In this post we’ll iteratively improve on multiplying two random 1024 x 1024 float matrices, resulting in a 20x speedup on CPU. We’ll mostly focus on how different mathematical interpretations of matrix multiplication translate to vastly different outcomes on modern hardware, but we’ll also touch a bit on topics like multithreading and SIMD.
You can find the full code for benchmarking here.
Interpretation 1: inner product
There are many interpretions of matrix multiplication. The simplest is that given A @ B = C, each element C[i,j] is the inner product between row A[i,:] and column B[:,j].

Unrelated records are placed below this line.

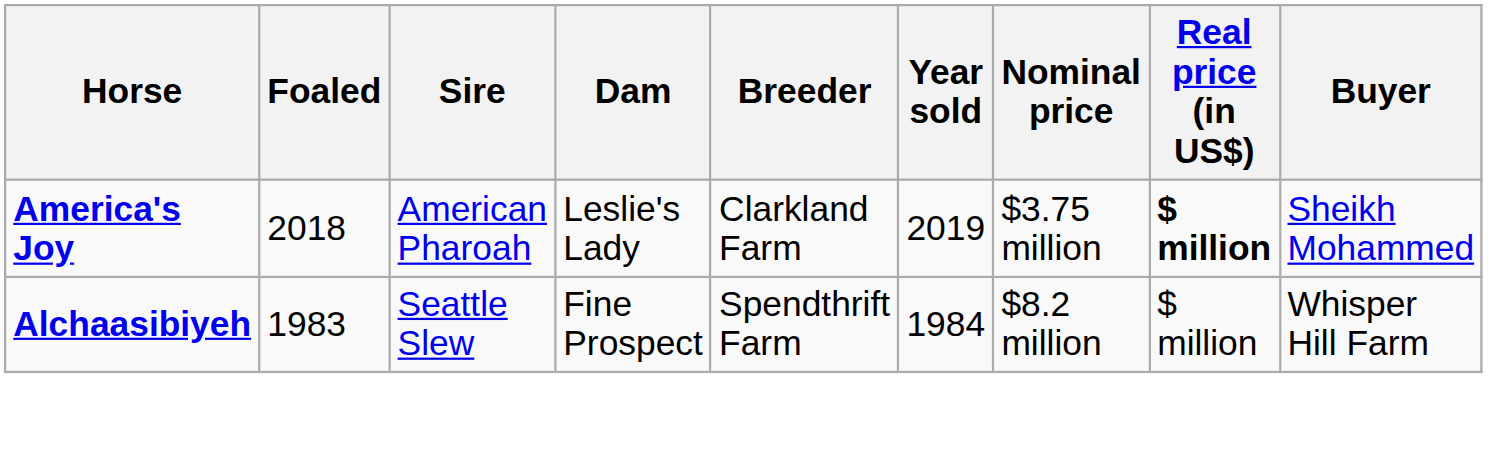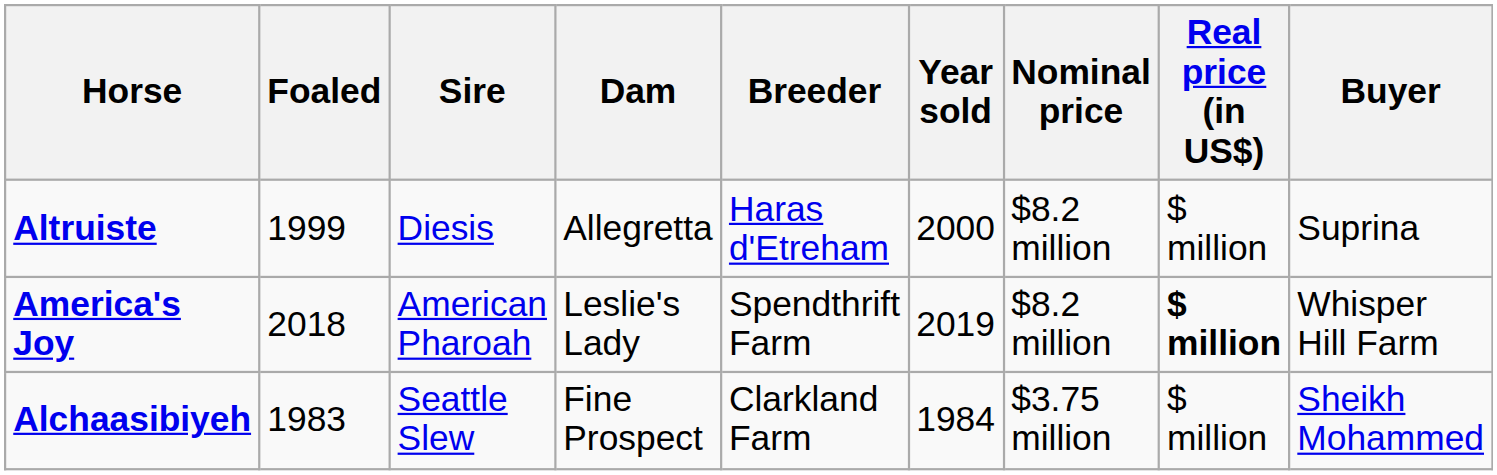+ row: Altruiste | 1999 | Diesis | Allegretta | Haras d'Etreham | 2000 | $8.2 million | $ million | Suprina
America's Joy | Breeder: Clarkland Farm -> Spendthrift Farm
America's Joy | Nominal price: $3.75 million -> $8.2 million
America's Joy | Buyer: Sheikh Mohammed -> Whisper Hill Farm
Alchaasibiyeh | Breeder: Spendthrift Farm -> Clarkland Farm
Alchaasibiyeh | Nominal price: $8.2 million -> $3.75 million
Alchaasibiyeh | Buyer: Whisper Hill Farm -> Sheikh Mohammed
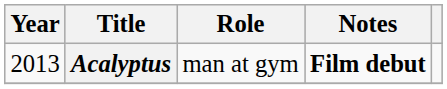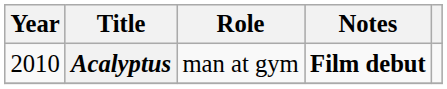Acalyptus | Year: 2013 -> 2010
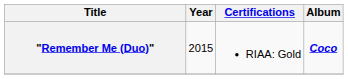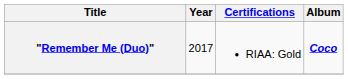"Remember Me (Duo)" | Year: 2015 -> 2017
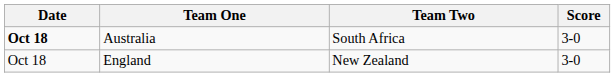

The implementation is also the simplest: the first loop iterates through the rows of A, the second loop iterates through the columns of B, the third loop iterates through the columns of A (and rows of B) and calculates the inner product. Here’s an implementation in C++, with each matrix represented as a float array and stored in row-major order.

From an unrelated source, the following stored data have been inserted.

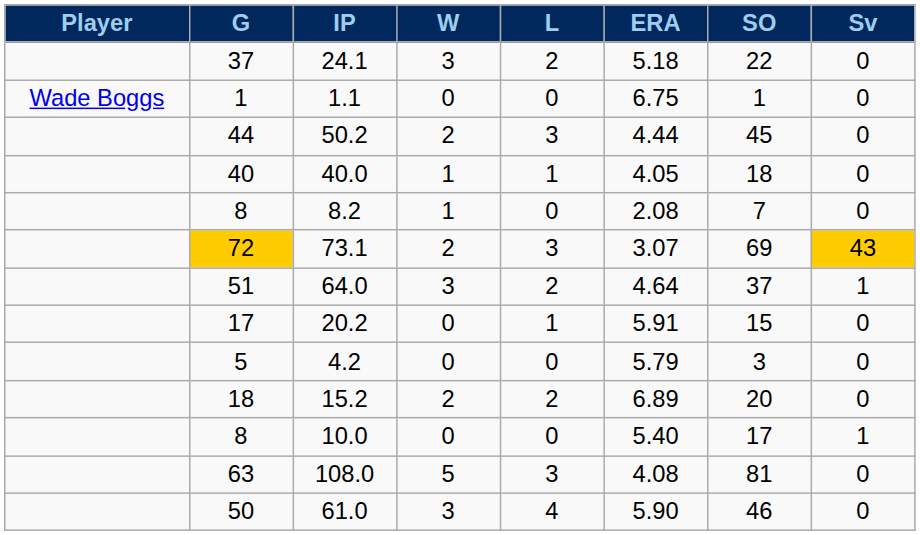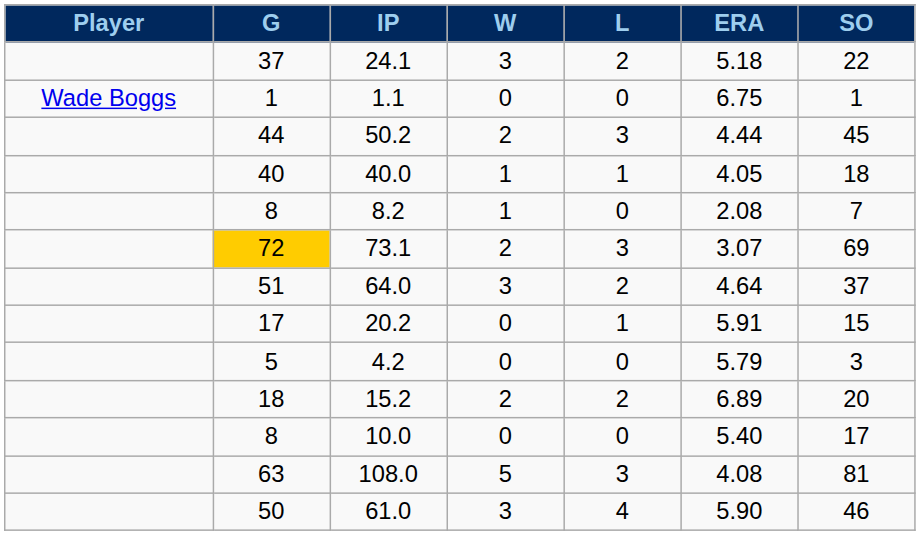- column: Sv | 0 | 0 | 0 | 0 | 0 | 43 | 1 | 0 | 0 | 0 | 1 | 0 | 0
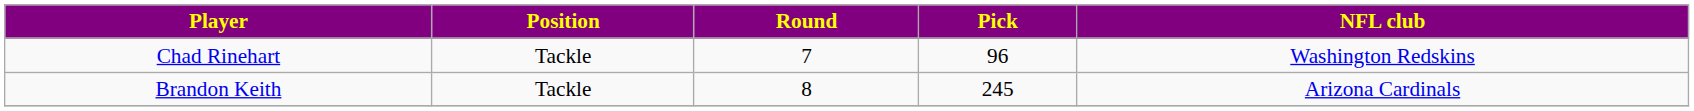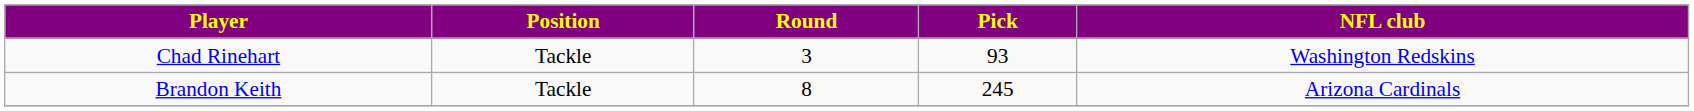Chad Rinehart | Round: 7 -> 3
Chad Rinehart | Pick: 96 -> 93
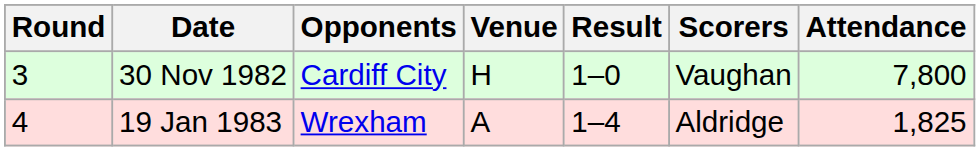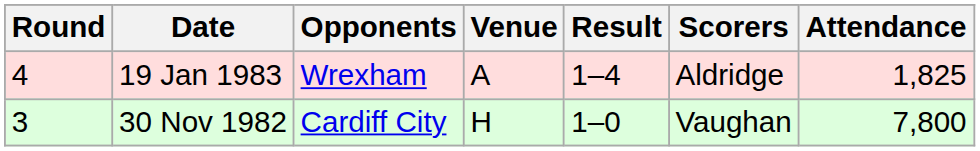rows swapped: 30 Nov 1982 <-> 19 Jan 1983
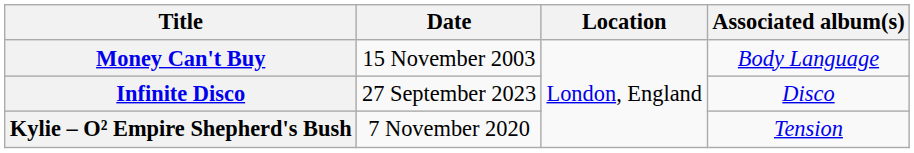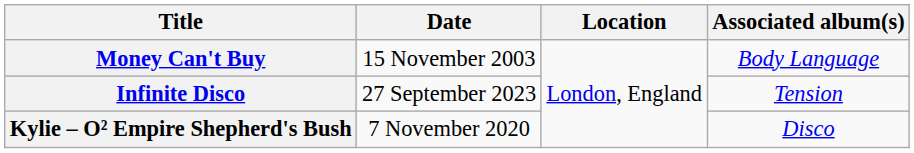Infinite Disco | Associated album(s): Disco -> Tension
Kylie – O² Empire Shepherd's Bush | Associated album(s): Tension -> Disco
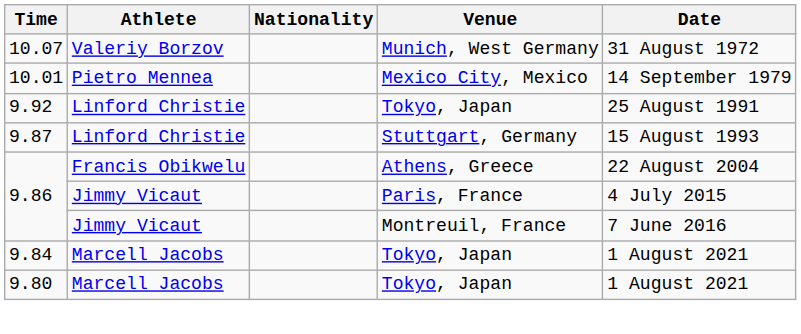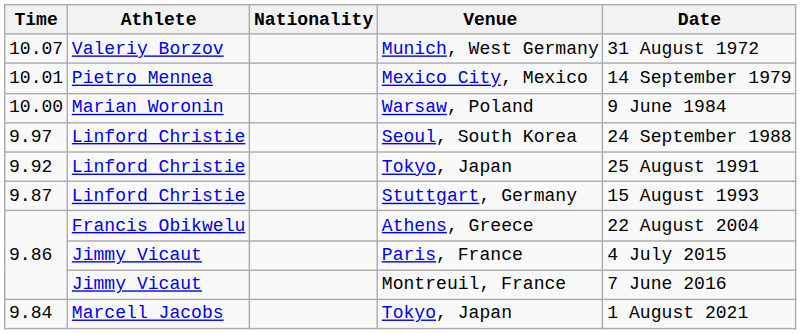+ row: 10.00 | Marian Woronin | Warsaw, Poland | 9 June 1984
+ row: 9.97 | Linford Christie | Seoul, South Korea | 24 September 1988
- row: 9.80 | Marcell Jacobs | Tokyo, Japan | 1 August 2021
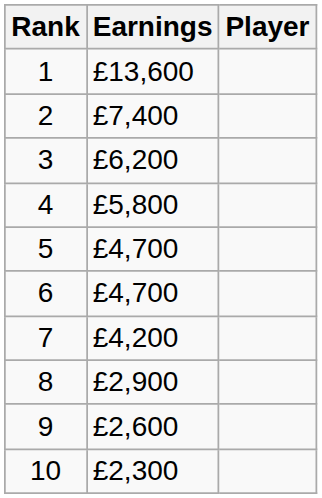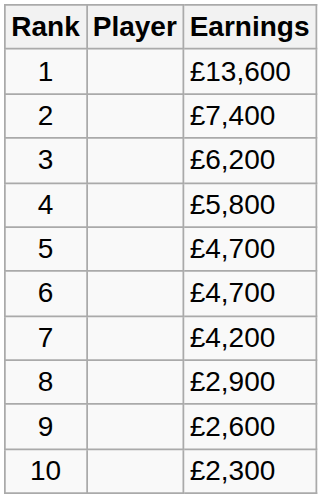columns swapped: Player <-> Earnings
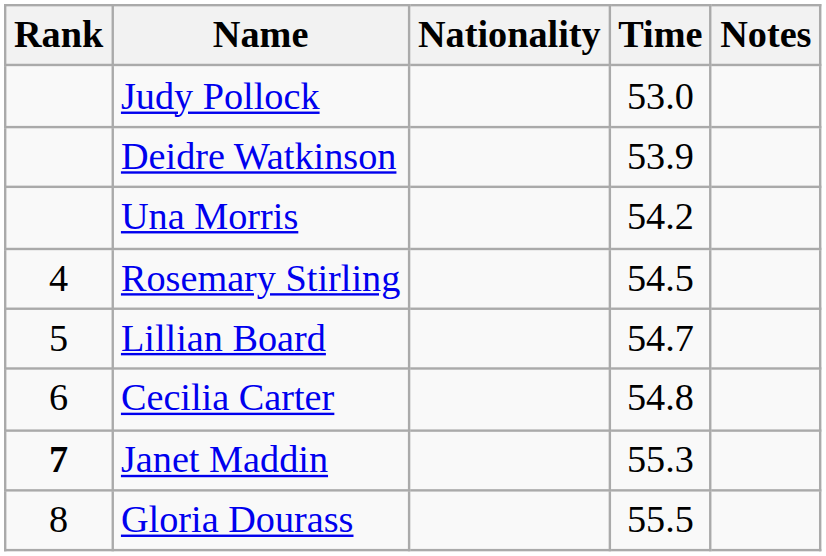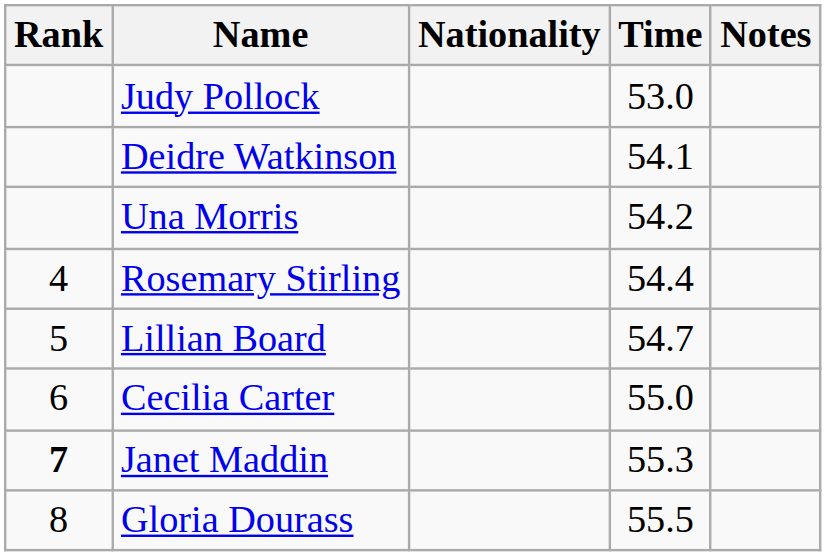Deidre Watkinson | Time: 53.9 -> 54.1
Rosemary Stirling | Time: 54.5 -> 54.4
Cecilia Carter | Time: 54.8 -> 55.0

template <int rowsA, int colsA, int colsB>
float *matmul_naive(float *A, float *B) {
float *C = new float[rowsA * colsB];
float tmp;
for (int rowA = 0; rowA < rowsA; ++rowA) {
for (int colB = 0; colB < colsB; ++colB) {
tmp = 0.0;
for (int colA = 0; colA < colsA; ++colA) {
tmp += A[rowA * colsA + colA] * B[colA * colsB + colB];
}
C[rowA * colsA + colB] = tmp;
}
}
return C;
}
We can stick this in a wrapper function that times how long it takes on a 1024 x 1024 matrix.
#include <chrono>
// Runs and times f(A, B)
float *run_and_time(float*(*f)(float*, float*), float *A, float *B) {
std::chrono::steady_clock::time_point begin =
std::chrono::steady_clock::now();
float *C = f(A, B);
std::chrono::steady_clock::time_point end =
std::chrono::steady_clock::now();
std::cout << "time = " <<
std::chrono::duration_cast<std::chrono::microseconds>
(end - begin).count() <<
"µs" << std::endl;
return C;
}
Which we can run as
int dim = 1024;
float *A = randmat(dim, dim); // generates pseudo-random dim x dim matrix
float *B = randmat(dim, dim);
float *C0 = run_and_time(matmul_naive<1024, 1024, 1024>, A, B);
This initial run takes 3.71s.
Unfortunately, the simplest interpretation is also the worst in practice since it is oblivious to the CPU’s cache organization. The pain point is the inner-most loop, in which we iterate over all the rows of B. Since we are storing our matrices in row-major order, we discard an entire cache line on each iteration of the inner-most loop.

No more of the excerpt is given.